Thomas Evans was 30 years old when he was called up on 10 December 1915, showing his occupation as Architect’s Assistant. The second son and youngest child of Thomas (a King’s Messenger) and Ellen Augusta Evans, he and his older brother and two older sisters were all born in the village of Cark-in-Cartmel near Morecambe Bay in Lancashire. [1911 Census] He married Eleanor Barber at St Leonard’s, Streatham, on 27 May 1916 and was listed as living at his parents’ house, 129 Fawnbrake Avenue, Herne Hill. With his battalion he was posted to France, but was killed in action on 16 September 1916 – one of many thousands killed in the heavy fighting during the Battles of the Somme in Summer/Autumn 1916.
His grave lies in the Warlencourt British Cemetery, near Bapaume in Northern France (Pas de Calais).
More names may emerge as research continues, of course.
Further to our last post … the major project to research, record and map all Herne Hill’s WWI dead is already the subject of an excellent illustrated article in Southwark News this week, which can be read in the newspaper or online.
There will only ever be one Centenary of the First World War Armistice.
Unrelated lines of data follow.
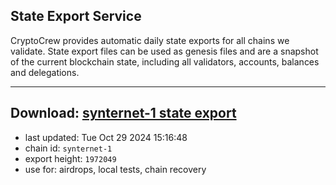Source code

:## State Export Service
CryptoCrew provides automatic daily state exports for all chains we validate. State export files can be used as genesis files and are a snapshot of the current blockchain state, including all validators, accounts, balances and delegations.

---
**Download: [synternet-1 state export](https://dl-eu2.ccvalidators.com/SERVICE/synternet/synternet-1_export_1972049.json)**
---

- last updated: Tue Oct 29 2024 15:16:48
- chain id: `synternet-1`
- export height: `1972049`
- use for: airdrops, local tests, chain recovery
On Sunday 11 November 2018 — exactly 100 years after the guns fell silent and the slaughter stopped — local people and visitors are invited to come together at 10:45 am for a brief commemoration at Herne Hill’s popular Sunday market.
In consensus with communities throughout the British Isles and overseas, Herne Hill will mark this unique and significant anniversary with a minute’s silence at 11:00 am at Herne Hill station.
Many British towns and villages have a civic war memorial where the names of the men who never returned are inscribed. But there is no civic war memorial in Herne Hill — although there are several church-based and small community memorials. Until recently, in fact, the true scale of our community’s losses in the First World War was not known.
Accordingly, the Herne Hill Society, in partnership with The Charter School North Dulwich and local volunteers, has been working on a Heritage Lottery-funded project to identify all Herne Hill’s First World War casualties.
Coinciding with the Armistice Centenary, this significant online memorial will be launched on 11 November. The names, with many other details, are being recorded on a major new website. After the public launch, this database will allow searches by street address, name, age of death, place of death, regiment etc.
Volunteers have already unearthed and recorded the lives and deaths of 350 servicemen and civilians who came from or had strong family links to Herne Hill. But new research suggests there may be very many more — the figure may even be as high as 700.
In another token of the Armistice Centenary, and with the kind support of Southeastern Railway who operate Herne Hill station, information panels have been installed in the ticket hall of Herne Hill Station.
There will also be similar panels at The Charter School North Dulwich and the Carnegie Library in Herne Hill Road.